Albert Barnes held a prominent place in the New School branch of the Presbyterians during the Old School-New School Controversy, to which he adhered on the division of the denomination in 1837; he had been tried (but not convicted) for heresy in 1836, mostly due to the views he expressed in Notes on Romans (1834) of the imputation of the sin of Adam, original sin and the atonement; the bitterness stirred up by this trial contributed towards widening the breach between the conservative and the progressive elements in the church.

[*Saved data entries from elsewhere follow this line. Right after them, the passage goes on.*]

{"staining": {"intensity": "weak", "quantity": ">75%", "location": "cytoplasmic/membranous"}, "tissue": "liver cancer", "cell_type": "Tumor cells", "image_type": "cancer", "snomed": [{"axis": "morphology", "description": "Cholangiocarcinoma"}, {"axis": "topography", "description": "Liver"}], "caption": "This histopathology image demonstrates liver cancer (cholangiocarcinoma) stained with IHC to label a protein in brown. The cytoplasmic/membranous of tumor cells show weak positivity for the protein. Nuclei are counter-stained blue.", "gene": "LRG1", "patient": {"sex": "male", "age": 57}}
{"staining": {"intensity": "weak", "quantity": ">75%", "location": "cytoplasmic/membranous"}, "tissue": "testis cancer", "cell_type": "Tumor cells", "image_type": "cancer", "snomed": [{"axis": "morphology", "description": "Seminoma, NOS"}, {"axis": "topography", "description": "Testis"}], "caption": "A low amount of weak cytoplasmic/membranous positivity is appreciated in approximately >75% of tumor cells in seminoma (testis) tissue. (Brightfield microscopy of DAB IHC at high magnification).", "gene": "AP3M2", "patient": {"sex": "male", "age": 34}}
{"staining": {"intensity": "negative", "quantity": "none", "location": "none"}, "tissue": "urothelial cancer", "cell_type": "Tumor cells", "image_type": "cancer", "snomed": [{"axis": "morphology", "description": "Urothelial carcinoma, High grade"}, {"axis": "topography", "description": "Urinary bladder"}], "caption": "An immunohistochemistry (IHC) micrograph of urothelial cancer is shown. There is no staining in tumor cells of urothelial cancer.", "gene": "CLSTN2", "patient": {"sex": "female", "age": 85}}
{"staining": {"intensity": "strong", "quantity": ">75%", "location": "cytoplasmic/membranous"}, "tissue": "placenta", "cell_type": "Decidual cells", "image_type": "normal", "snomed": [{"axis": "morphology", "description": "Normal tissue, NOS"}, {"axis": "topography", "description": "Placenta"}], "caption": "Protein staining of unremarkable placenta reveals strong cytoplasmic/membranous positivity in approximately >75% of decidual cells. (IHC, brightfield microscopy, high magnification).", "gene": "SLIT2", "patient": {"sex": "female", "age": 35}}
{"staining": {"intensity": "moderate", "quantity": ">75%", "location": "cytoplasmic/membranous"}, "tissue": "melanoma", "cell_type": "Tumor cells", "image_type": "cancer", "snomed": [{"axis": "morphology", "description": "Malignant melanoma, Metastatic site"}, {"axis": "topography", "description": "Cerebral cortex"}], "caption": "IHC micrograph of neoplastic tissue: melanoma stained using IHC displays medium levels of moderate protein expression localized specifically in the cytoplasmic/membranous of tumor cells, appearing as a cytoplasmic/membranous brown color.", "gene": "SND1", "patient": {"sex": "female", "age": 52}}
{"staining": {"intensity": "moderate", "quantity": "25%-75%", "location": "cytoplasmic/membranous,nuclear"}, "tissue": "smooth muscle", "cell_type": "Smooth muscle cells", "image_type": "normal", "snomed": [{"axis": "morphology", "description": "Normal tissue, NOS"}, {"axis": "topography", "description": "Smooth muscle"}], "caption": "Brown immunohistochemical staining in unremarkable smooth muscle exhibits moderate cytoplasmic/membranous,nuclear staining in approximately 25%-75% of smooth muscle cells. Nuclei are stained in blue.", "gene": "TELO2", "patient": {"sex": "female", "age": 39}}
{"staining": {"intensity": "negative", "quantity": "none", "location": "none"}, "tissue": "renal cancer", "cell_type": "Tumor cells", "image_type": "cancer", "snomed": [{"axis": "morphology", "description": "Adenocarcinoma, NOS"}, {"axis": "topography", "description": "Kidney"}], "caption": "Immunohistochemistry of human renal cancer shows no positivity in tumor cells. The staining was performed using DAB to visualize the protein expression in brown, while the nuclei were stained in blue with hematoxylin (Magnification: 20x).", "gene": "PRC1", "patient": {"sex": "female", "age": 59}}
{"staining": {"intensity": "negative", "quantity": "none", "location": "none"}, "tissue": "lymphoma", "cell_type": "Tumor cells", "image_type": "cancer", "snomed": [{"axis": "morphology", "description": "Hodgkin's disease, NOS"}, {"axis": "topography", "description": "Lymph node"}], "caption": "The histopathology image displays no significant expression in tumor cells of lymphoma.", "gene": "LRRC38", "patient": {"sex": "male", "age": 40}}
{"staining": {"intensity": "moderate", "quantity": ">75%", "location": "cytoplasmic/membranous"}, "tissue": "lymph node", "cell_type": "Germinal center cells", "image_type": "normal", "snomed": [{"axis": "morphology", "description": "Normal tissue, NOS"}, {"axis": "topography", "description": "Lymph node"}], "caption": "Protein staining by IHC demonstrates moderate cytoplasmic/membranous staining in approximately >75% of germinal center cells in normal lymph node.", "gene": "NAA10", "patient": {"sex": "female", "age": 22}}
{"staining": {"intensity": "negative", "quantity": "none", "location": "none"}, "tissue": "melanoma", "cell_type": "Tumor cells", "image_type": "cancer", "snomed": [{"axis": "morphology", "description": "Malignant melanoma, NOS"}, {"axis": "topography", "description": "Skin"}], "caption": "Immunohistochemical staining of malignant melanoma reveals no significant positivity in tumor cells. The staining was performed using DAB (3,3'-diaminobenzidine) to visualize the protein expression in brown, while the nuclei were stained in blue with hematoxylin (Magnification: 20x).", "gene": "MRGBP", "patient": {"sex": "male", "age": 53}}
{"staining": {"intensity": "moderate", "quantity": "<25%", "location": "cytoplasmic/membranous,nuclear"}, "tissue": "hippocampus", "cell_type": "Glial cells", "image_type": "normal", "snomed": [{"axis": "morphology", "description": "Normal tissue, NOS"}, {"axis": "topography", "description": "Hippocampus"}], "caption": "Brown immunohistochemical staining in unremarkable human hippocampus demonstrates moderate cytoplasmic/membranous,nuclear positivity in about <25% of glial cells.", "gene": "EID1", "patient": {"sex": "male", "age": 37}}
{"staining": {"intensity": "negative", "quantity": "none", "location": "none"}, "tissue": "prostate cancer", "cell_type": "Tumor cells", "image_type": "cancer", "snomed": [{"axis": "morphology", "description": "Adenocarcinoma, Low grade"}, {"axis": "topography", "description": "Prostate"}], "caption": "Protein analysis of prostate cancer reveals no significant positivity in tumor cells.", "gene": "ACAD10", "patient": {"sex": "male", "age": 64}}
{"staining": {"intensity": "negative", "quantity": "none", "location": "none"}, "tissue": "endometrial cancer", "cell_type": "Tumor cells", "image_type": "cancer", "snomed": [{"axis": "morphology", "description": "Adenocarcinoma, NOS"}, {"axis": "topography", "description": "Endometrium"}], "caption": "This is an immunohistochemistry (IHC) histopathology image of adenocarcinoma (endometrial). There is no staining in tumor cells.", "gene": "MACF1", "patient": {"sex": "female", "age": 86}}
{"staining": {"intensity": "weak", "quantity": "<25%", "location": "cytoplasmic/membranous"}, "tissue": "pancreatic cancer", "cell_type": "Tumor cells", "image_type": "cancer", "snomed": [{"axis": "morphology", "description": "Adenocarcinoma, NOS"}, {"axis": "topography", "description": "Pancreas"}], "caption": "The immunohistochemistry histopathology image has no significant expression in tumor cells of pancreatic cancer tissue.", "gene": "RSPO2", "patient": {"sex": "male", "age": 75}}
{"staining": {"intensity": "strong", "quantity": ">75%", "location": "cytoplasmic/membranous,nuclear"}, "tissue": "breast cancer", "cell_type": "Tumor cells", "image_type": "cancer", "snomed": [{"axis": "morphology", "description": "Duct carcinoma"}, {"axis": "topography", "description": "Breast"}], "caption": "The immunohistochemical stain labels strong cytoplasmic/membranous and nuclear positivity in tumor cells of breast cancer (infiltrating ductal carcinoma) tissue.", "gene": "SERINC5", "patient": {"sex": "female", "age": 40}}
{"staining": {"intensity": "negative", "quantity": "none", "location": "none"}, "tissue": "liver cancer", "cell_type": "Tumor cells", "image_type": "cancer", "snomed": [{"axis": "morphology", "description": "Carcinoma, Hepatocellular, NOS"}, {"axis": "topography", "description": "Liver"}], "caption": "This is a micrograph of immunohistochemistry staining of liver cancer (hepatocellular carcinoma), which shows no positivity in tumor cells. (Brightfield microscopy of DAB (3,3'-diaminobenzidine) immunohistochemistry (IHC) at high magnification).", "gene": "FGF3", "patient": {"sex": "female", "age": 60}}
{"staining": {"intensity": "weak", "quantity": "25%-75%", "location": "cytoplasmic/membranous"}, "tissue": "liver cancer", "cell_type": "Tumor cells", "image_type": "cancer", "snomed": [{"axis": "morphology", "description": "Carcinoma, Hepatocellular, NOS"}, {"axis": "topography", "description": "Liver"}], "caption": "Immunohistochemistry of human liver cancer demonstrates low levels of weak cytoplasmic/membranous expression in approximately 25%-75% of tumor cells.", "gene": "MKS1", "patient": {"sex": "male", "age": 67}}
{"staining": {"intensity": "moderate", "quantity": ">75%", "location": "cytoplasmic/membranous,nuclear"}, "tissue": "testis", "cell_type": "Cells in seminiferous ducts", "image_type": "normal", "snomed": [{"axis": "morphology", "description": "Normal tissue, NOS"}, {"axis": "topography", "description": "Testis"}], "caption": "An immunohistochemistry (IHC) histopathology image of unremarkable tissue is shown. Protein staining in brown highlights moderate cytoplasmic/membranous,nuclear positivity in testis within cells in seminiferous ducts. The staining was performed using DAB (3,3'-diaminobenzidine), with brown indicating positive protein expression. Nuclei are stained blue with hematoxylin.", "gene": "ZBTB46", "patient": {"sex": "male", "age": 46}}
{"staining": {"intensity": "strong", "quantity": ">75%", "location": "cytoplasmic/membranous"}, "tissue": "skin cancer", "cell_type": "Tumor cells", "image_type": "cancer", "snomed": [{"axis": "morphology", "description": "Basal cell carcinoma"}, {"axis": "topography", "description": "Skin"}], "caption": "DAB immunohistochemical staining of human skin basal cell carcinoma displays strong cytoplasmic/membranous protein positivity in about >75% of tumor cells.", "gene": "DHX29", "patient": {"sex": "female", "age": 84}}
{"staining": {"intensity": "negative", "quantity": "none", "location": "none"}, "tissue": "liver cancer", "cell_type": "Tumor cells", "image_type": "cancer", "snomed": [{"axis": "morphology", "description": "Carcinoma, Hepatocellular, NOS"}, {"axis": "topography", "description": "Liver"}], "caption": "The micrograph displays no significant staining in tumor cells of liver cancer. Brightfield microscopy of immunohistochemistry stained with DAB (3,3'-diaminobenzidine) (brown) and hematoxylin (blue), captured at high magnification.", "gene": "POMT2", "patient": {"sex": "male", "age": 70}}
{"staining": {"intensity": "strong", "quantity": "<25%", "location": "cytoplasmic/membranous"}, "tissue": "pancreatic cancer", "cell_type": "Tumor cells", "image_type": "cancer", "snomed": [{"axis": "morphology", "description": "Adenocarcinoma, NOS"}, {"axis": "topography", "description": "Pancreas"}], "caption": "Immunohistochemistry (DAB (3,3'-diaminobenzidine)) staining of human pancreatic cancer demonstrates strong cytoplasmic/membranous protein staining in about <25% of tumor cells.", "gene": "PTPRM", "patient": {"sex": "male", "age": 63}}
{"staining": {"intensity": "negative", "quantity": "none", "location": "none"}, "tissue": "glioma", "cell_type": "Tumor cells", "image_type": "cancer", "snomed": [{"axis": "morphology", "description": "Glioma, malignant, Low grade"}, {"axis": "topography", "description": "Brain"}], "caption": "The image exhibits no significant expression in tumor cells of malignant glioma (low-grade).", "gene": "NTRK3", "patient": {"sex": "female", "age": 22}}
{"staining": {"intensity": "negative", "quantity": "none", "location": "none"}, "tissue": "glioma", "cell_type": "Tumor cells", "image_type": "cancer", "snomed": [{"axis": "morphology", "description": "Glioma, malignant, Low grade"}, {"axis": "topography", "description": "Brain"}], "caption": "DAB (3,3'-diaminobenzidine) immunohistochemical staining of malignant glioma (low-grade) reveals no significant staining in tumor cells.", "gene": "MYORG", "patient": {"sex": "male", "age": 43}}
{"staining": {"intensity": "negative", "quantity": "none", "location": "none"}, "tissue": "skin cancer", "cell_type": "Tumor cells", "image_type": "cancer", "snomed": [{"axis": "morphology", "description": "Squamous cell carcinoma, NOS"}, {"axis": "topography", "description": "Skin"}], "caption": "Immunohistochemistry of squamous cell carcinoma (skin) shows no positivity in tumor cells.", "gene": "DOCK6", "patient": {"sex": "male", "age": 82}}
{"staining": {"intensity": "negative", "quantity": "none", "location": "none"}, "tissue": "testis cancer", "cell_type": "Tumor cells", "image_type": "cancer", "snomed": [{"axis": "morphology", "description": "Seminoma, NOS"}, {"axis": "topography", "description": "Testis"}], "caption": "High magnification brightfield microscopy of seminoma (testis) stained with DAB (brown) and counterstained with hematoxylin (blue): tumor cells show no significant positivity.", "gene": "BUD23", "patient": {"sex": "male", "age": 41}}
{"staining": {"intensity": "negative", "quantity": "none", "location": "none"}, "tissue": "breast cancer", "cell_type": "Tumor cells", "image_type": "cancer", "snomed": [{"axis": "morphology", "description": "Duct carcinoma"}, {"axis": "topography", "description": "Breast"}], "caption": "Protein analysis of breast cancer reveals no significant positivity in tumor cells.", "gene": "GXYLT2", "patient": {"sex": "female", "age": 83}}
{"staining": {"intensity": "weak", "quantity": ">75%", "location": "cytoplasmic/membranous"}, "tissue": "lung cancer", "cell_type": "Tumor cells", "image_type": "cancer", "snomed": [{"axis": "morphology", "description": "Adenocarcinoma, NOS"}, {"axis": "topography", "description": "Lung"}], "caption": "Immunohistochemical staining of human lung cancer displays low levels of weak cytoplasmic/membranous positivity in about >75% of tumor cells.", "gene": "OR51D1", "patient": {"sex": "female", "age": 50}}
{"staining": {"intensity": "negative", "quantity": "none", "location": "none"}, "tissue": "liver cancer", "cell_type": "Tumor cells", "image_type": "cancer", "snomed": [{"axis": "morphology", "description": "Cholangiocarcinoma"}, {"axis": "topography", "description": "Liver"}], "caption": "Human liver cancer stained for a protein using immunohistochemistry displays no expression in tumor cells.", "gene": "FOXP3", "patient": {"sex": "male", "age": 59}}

During the Old School-New School split in the Presbyterian Church in the United States of America, Barnes allied himself with the New School Branch. He served as moderator of the General Assembly to the New School branch in 1851. He was an eloquent preacher, but his reputation rests chiefly on his expository works, which are said to have had a larger circulation both in Europe and America than any others of their class.